**Dataset extract**:

* * *

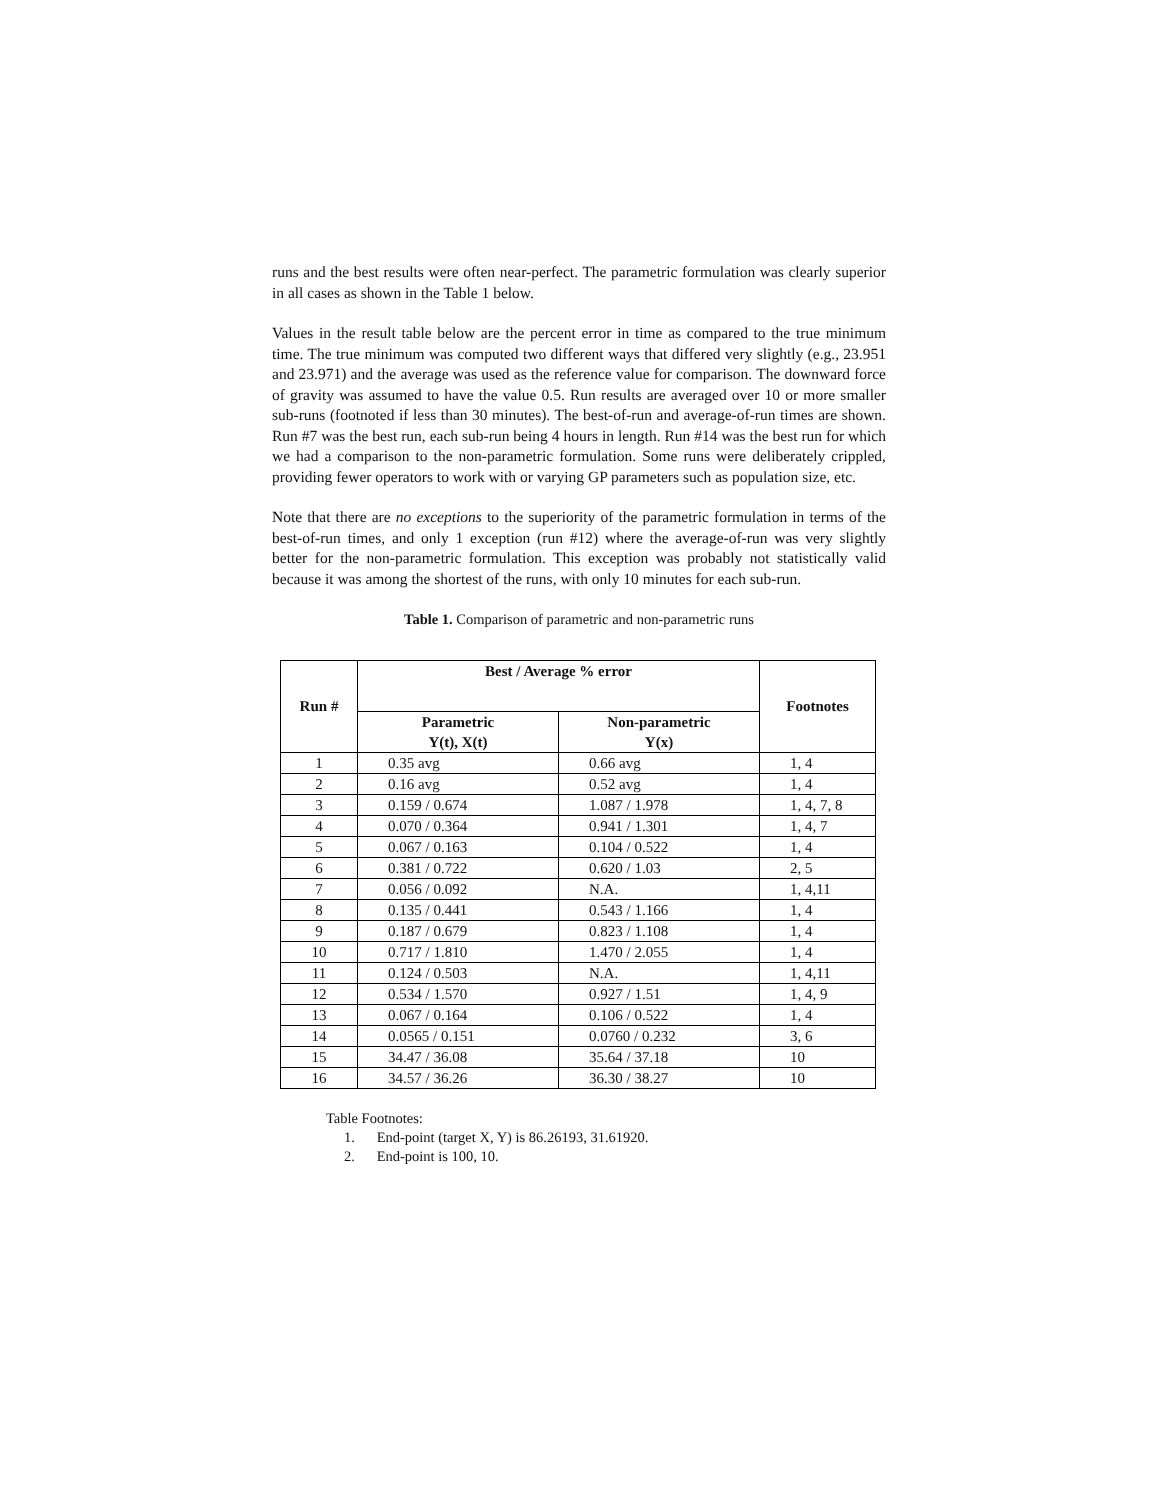runs and the best results were often near-perfect. The parametric formulation was clearly superior in all cases as shown in the Table 1 below.
Values in the result table below are the percent error in time as compared to the true minimum time. The true minimum was computed two different ways that differed very slightly (e.g., 23.951 and 23.971) and the average was used as the reference value for comparison. The downward force of gravity was assumed to have the value 0.5. Run results are averaged over 10 or more smaller sub-runs (footnoted if less than 30 minutes). The best-of-run and average-of-run times are shown. Run #7 was the best run, each sub-run being 4 hours in length. Run #14 was the best run for which we had a comparison to the non-parametric formulation. Some runs were deliberately crippled, providing fewer operators to work with or varying GP parameters such as population size, etc.
Note that there are no exceptions to the superiority of the parametric formulation in terms of the best-of-run times, and only 1 exception (run #12) where the average-of-run was very slightly better for the non-parametric formulation. This exception was probably not statistically valid because it was among the shortest of the runs, with only 10 minutes for each sub-run.
Table 1. Comparison of parametric and non-parametric runs
| Run # | Best / Average % error | | Footnotes |
| --- | --- | --- | --- |
| | Parametric Y(t), X(t) | Non-parametric Y(x) | |
| 1 | 0.35 avg | 0.66 avg | 1, 4 |
| 2 | 0.16 avg | 0.52 avg | 1, 4 |
| 3 | 0.159 / 0.674 | 1.087 / 1.978 | 1, 4, 7, 8 |
| 4 | 0.070 / 0.364 | 0.941 / 1.301 | 1, 4, 7 |
| 5 | 0.067 / 0.163 | 0.104 / 0.522 | 1, 4 |
| 6 | 0.381 / 0.722 | 0.620 / 1.03 | 2, 5 |
| 7 | 0.056 / 0.092 | N.A. | 1, 4,11 |
| 8 | 0.135 / 0.441 | 0.543 / 1.166 | 1, 4 |
| 9 | 0.187 / 0.679 | 0.823 / 1.108 | 1, 4 |
| 10 | 0.717 / 1.810 | 1.470 / 2.055 | 1, 4 |
| 11 | 0.124 / 0.503 | N.A. | 1, 4,11 |
| 12 | 0.534 / 1.570 | 0.927 / 1.51 | 1, 4, 9 |
| 13 | 0.067 / 0.164 | 0.106 / 0.522 | 1, 4 |
| 14 | 0.0565 / 0.151 | 0.0760 / 0.232 | 3, 6 |
| 15 | 34.47 / 36.08 | 35.64 / 37.18 | 10 |
| 16 | 34.57 / 36.26 | 36.30 / 38.27 | 10 |
Table Footnotes:
1. End-point (target X, Y) is 86.26193, 31.61920.
2. End-point is 100, 10.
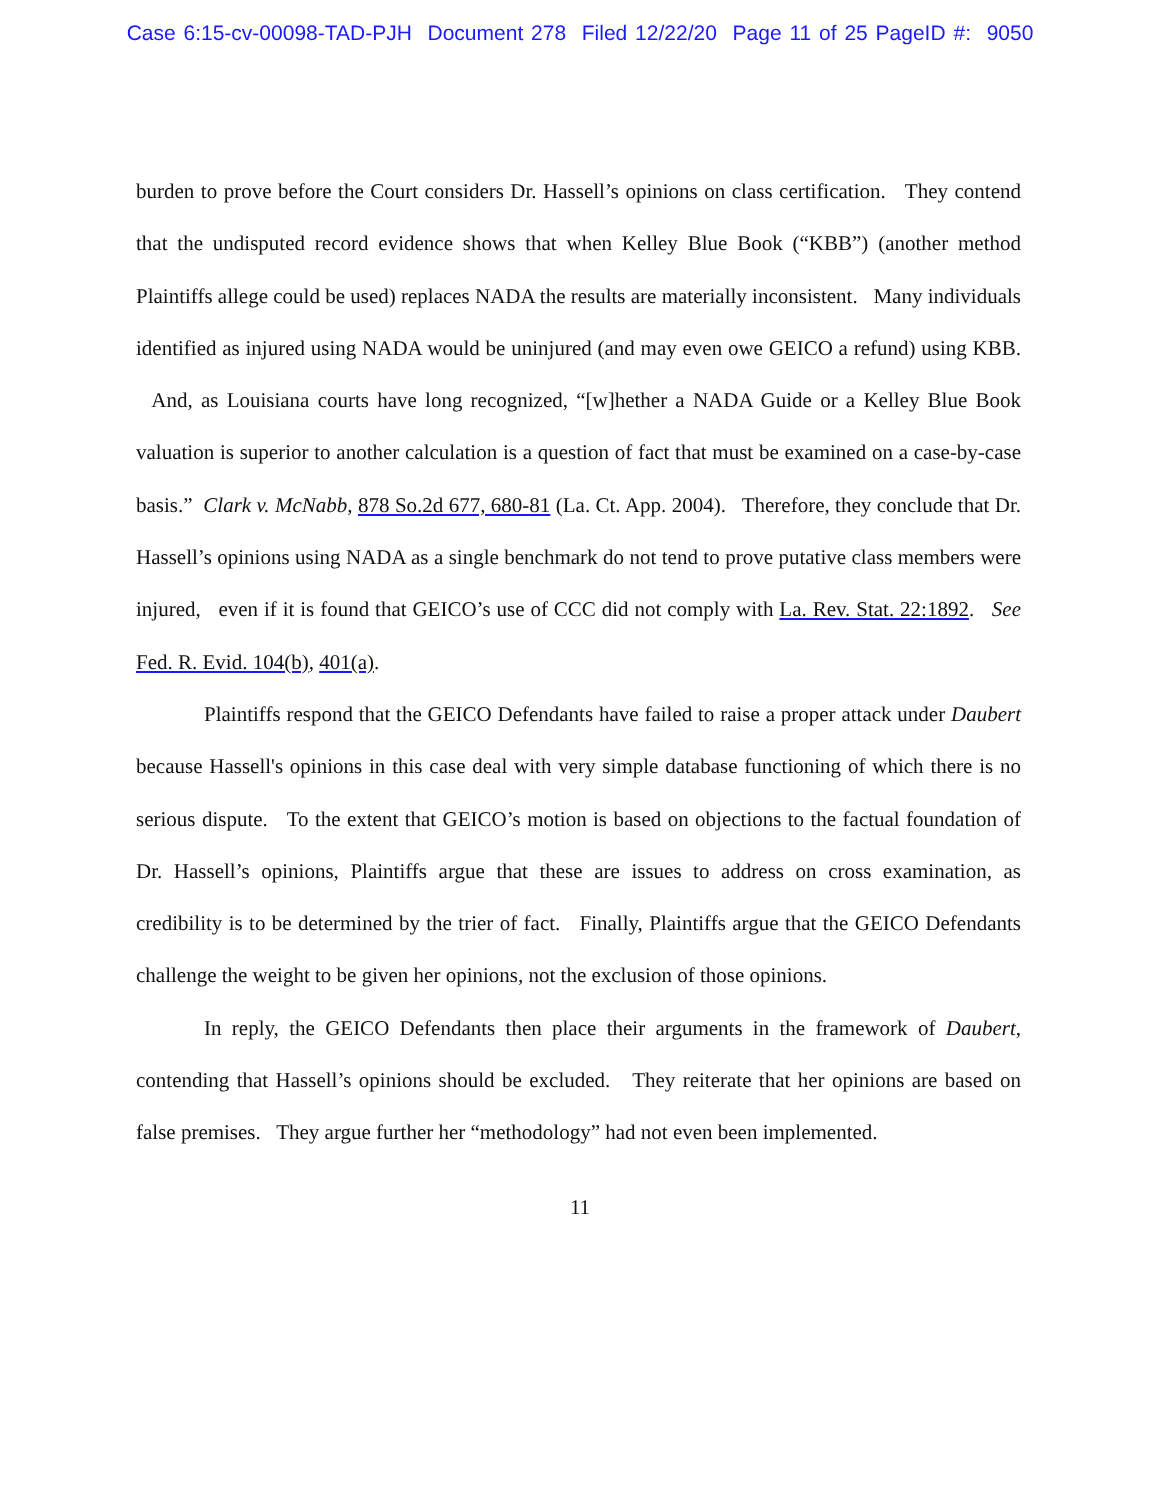Case 6:15-cv-00098-TAD-PJH Document 278 Filed 12/22/20 Page 11 of 25 PageID #: 9050
burden to prove before the Court considers Dr. Hassell’s opinions on class certification. They contend that the undisputed record evidence shows that when Kelley Blue Book (“KBB”) (another method Plaintiffs allege could be used) replaces NADA the results are materially inconsistent. Many individuals identified as injured using NADA would be uninjured (and may even owe GEICO a refund) using KBB. And, as Louisiana courts have long recognized, “[w]hether a NADA Guide or a Kelley Blue Book valuation is superior to another calculation is a question of fact that must be examined on a case-by-case basis.” Clark v. McNabb, 878 So.2d 677, 680-81 (La. Ct. App. 2004). Therefore, they conclude that Dr. Hassell’s opinions using NADA as a single benchmark do not tend to prove putative class members were injured, even if it is found that GEICO’s use of CCC did not comply with La. Rev. Stat. 22:1892. See Fed. R. Evid. 104(b), 401(a).
Plaintiffs respond that the GEICO Defendants have failed to raise a proper attack under Daubert because Hassell's opinions in this case deal with very simple database functioning of which there is no serious dispute. To the extent that GEICO’s motion is based on objections to the factual foundation of Dr. Hassell’s opinions, Plaintiffs argue that these are issues to address on cross examination, as credibility is to be determined by the trier of fact. Finally, Plaintiffs argue that the GEICO Defendants challenge the weight to be given her opinions, not the exclusion of those opinions.
In reply, the GEICO Defendants then place their arguments in the framework of Daubert, contending that Hassell’s opinions should be excluded. They reiterate that her opinions are based on false premises. They argue further her “methodology” had not even been implemented.
11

* * *

**What the task asks**: If a line in the records above has the word "error", copy it.

**Solution for this task**:
Values in the result table below are the percent error in time as compared to the true minimum time. The true minimum was computed two different ways that differed very slightly (e.g., 23.951 and 23.971) and the average was used as the reference value for comparison. The downward force of gravity was assumed to have the value 0.5. Run results are averaged over 10 or more smaller sub-runs (footnoted if less than 30 minutes). The best-of-run and average-of-run times are shown. Run #7 was the best run, each sub-run being 4 hours in length. Run #14 was the best run for which we had a comparison to the non-parametric formulation. Some runs were deliberately crippled, providing fewer operators to work with or varying GP parameters such as population size, etc.
| Run # | Best / Average % error | | Footnotes |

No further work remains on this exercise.